Beginning in the 1890s, leading educators worried that the high school curriculum was growing helter-skelter, and they wrote a series of reports to help guide the nation’s schools towards some uniformity. The first and most prestigious report was produced in 1893 by the Committee of Ten, chaired by Harvard president Charles W. Eliot. This illustrious committee, sponsored by the National Education Association, included William Torrey Harris, who was U.S. Commissioner of Education and a former superintendent of the St. Louis public schools. The committee appointed conferences of distinguished scholars and teachers to review nine academic subjects. One of them was the study of “history, civil government, and political economy.”

The Committee of Ten recommended the study of biography and mythology in fifth and sixth grades, American history and civil government in grade seven, Greek and Roman history in grade eight, French history in grade nine, English history in grade ten, American history in grade eleven, and an intensive study of a selected period of history in grade twelve. Since historical study was commonly associated with memorizing and reciting from a textbook, the Committee of Ten emphasized better methods of teaching history, especially questioning, critical discussion, student participation, primary documents, and the use of maps, reference books, and historical novels (sic!) rather than reliance upon a single textbook.

The report of the Committee of Ten was much debated. Its admirers credited it with improving history instruction; its critics complained that it sought to impose an academic curriculum on all children. The report of the Ten was soon followed by the report of the Committee of Seven, a group of historians sponsored by the American Historical Association. Its 1899 report proposed that the first year of high school be devoted to ancient history and the early Middle Ages, the second year, medieval and modern European history; the third year, English history; and the fourth year, American history and government. Like the Ten, the Seven condemned rote learning and advocated critical thinking, multiple sources, and correlation with other disciplines. Subsequently, critics of history (who preferred the social sciences and social studies) attacked the Ten and the Seven as too traditional, but in fact the two groups were reformers of history instruction.

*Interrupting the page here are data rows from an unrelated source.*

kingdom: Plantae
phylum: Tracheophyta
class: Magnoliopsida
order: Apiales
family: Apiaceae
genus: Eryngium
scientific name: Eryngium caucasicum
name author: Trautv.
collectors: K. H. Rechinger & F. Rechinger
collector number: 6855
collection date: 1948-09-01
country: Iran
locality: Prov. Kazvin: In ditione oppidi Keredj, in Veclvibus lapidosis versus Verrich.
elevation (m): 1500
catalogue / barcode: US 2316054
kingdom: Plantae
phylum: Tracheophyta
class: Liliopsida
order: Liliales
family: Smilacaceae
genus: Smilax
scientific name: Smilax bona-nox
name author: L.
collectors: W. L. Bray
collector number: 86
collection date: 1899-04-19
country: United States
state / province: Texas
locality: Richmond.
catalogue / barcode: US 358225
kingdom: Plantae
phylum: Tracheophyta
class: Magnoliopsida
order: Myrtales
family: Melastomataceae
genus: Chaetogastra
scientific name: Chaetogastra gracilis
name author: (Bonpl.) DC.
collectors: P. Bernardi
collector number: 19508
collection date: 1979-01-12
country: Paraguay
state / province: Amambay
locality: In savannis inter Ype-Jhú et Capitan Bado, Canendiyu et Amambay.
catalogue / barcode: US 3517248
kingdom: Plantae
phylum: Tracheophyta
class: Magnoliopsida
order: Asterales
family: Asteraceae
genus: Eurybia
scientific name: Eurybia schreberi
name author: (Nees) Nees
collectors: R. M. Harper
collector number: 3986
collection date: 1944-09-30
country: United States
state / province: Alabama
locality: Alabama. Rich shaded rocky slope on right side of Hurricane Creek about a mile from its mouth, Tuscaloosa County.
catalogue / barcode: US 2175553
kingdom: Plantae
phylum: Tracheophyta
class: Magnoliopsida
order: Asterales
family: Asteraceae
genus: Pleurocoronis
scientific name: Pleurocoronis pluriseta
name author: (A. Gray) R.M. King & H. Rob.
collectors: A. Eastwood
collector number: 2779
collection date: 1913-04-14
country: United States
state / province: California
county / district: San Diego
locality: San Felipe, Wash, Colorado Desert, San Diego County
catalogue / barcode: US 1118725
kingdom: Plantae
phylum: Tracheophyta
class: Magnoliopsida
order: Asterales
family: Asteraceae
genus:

In time, the schools received advice from other “numbered” committees, including the Committee of Eight (an AHA committee that reviewed the teaching of history in elementary schools in 1910) and the Committee of Five (an AHA committee that reviewed the high school curriculum in 1911). Both agreed that the history curriculum should be coherent, cumulative, and sequential and that methods for teaching history should engage the students’ imagination, energy, and critical intelligence. Like the earlier reports, their recommendations supported the idea that the teaching of history deserved to have a place in every student’s program.

These days we are accustomed to hearing about the reports of dozens of committees and knowing that most of them will gather dust. But at the dawning of the new century, a report by a national commission of distinguished persons was new enough to make a large impression. A surprising number of the reformers’ recommendations were implemented by school districts, simply because it made sense to have some uniformity from year to year and from district to district....

History in the schools is making a slow recovery from the dark days of the 1930s-1980s. But there is still a long way to go before anyone can feel assured that students in the United States are taught by well-educated teachers of history; that the materials in their classrooms are up-to-date; that they have a chance to read history books, not just textbook simplifications; and they they learn not only to use history to understand the world, but to enjoy learning it.